Donald Trump, who has a different attitude to commerce, pulled the United States out of the deal, though it is of course possible that a later American administration might rejoin. His withdrawal disheartened many of the other participants who were naturally delighted by the prospect that Britain, the world’s fifth economy, might partially step into America’s place. The leaders of Japan, Malaysia, Singapore, Australia and New Zealand have all called for UK accession.
That prospect now looks impossible. A new paper published by the Initiative for Free Trade (of which, in the interests of disclosure, I am President) looks in some detail at the mechanics of UK membership. Written by two acknowledged global trade experts, Deborah Elms and Hosuk Lee-Makiyama, A Roadmap for UK Accession to CPTPP weighs up the case for British membership and comes down unequivocally in favour. Some of the benefits are vast and obvious. British (that is, EU) beef exported to Japan is currently subject to duties of 38.5 per cent; dairy exports to Canada can face duties as high as 250 per cent.
Under what form of Brexit might Britain join? In all circumstances except one. Britain could join the CPTPP in a no-deal scenario, with a Canada-Plus treaty, as an EFTA or EEA member and even, with some qualifications, under Chequers. But it cannot join while it remains in the customs union – which everyone in Brussels understands the proposed deal to mean, though membership is sold in Britain as temporary.
How inexplicable – and how shameful – that Britain has thrown away perhaps the least controversial advantage of Brexit. Before the referendum, almost no one defended the EU’s customs union, which penalised poor countries and hit Britain uniquely as the sole member that traded more outside than within the bloc. Now, this worst-of-all-worlds outcome is preposterously presented as some sort of compromise.

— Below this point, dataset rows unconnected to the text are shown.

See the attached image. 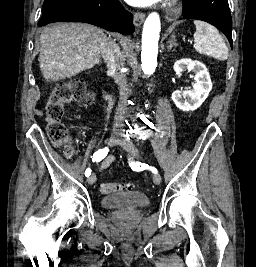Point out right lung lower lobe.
Segmentation results:
<instances>
[{
  "label": "right lung lower lobe",
  "mask_w": 256,
  "mask_h": 267,
  "mask_svg": "<svg viewBox=\"0 0 256 267\" xmlns=\"http://www.w3.org/2000/svg\"><path fill=\"white\" fill-rule=\"evenodd\" d=\"M54 22H84L124 35L134 31L132 14L118 0H87L76 5L59 3L42 9L38 26Z\"/></svg>",
  "instance_id": "right-lung-lower-lobe-1"
}]
</instances>
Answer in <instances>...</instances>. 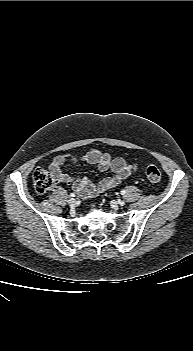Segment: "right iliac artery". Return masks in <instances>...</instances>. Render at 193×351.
Returning <instances> with one entry per match:
<instances>
[{
	"label": "right iliac artery",
	"mask_w": 193,
	"mask_h": 351,
	"mask_svg": "<svg viewBox=\"0 0 193 351\" xmlns=\"http://www.w3.org/2000/svg\"><path fill=\"white\" fill-rule=\"evenodd\" d=\"M70 197H71V198L75 197V194H74V193H71V194H70Z\"/></svg>",
	"instance_id": "obj_1"
}]
</instances>
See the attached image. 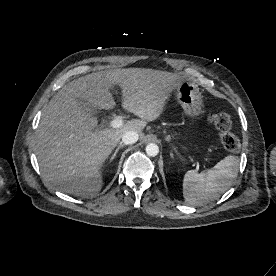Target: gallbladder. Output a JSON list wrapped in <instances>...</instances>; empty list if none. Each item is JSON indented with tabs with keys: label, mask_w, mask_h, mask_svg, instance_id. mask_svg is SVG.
<instances>
[{
	"label": "gallbladder",
	"mask_w": 276,
	"mask_h": 276,
	"mask_svg": "<svg viewBox=\"0 0 276 276\" xmlns=\"http://www.w3.org/2000/svg\"><path fill=\"white\" fill-rule=\"evenodd\" d=\"M77 101L79 102L81 107H83L88 112H90L92 114L96 113V109L94 107H92L91 105H89L86 101H84L82 99H78Z\"/></svg>",
	"instance_id": "bac80fb5"
}]
</instances>
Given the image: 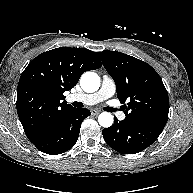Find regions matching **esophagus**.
<instances>
[{"label":"esophagus","instance_id":"1","mask_svg":"<svg viewBox=\"0 0 193 193\" xmlns=\"http://www.w3.org/2000/svg\"><path fill=\"white\" fill-rule=\"evenodd\" d=\"M100 112H101V111H100V110H97V109H92V110H91V114H92L93 116H97Z\"/></svg>","mask_w":193,"mask_h":193}]
</instances>
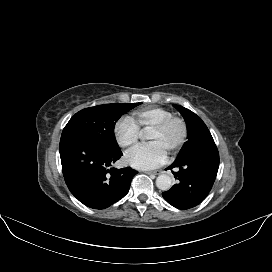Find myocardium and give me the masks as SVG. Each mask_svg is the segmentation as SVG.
<instances>
[{"mask_svg":"<svg viewBox=\"0 0 272 272\" xmlns=\"http://www.w3.org/2000/svg\"><path fill=\"white\" fill-rule=\"evenodd\" d=\"M172 125H177L180 129V135L178 139L170 146L168 149V152L171 154H174L178 152L183 145L185 144L187 137H188V126L186 121L178 116H171L169 118L164 119L154 127H152V130L158 132V133H163L168 130L169 127Z\"/></svg>","mask_w":272,"mask_h":272,"instance_id":"f54148a6","label":"myocardium"}]
</instances>
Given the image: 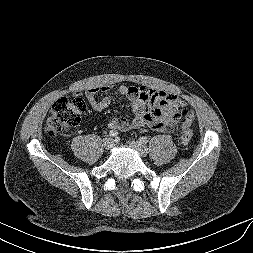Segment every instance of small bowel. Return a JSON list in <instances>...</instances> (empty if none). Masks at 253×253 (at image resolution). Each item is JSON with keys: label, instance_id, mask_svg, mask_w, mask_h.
<instances>
[{"label": "small bowel", "instance_id": "small-bowel-1", "mask_svg": "<svg viewBox=\"0 0 253 253\" xmlns=\"http://www.w3.org/2000/svg\"><path fill=\"white\" fill-rule=\"evenodd\" d=\"M99 93L106 95L98 99ZM74 95L78 97L82 93L77 91ZM84 95L95 111L106 109L116 97L128 99L134 116L132 119L122 116L113 118L109 122V128L116 131L149 127L154 131L168 132L178 121H181L182 130H188L194 120L192 111L183 100L175 94L156 88L122 85L109 93V87L101 86L89 88ZM185 110L189 111V116L184 115Z\"/></svg>", "mask_w": 253, "mask_h": 253}]
</instances>
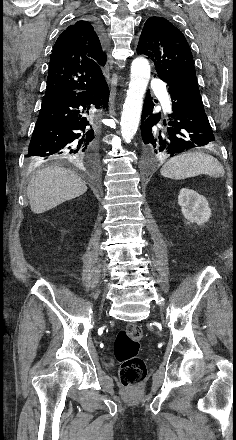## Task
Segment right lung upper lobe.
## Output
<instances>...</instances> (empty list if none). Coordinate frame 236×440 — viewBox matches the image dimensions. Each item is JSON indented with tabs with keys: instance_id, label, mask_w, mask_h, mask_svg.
Masks as SVG:
<instances>
[{
	"instance_id": "obj_1",
	"label": "right lung upper lobe",
	"mask_w": 236,
	"mask_h": 440,
	"mask_svg": "<svg viewBox=\"0 0 236 440\" xmlns=\"http://www.w3.org/2000/svg\"><path fill=\"white\" fill-rule=\"evenodd\" d=\"M107 60L105 44L97 28L77 21L58 37L49 63L45 94L82 91L102 82Z\"/></svg>"
}]
</instances>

A good case can be made for compromise – for being, as the saying goes, half-in-half-out. That, broadly speaking, was how the referendum went. But we should have aimed to keep the good half and junk the bad half. Leaving the EU but keeping the customs union is, as the IEA’s Kristian Niemietz puts it, throwing away the burger and eating the napkin. What fools we look. What fools we are.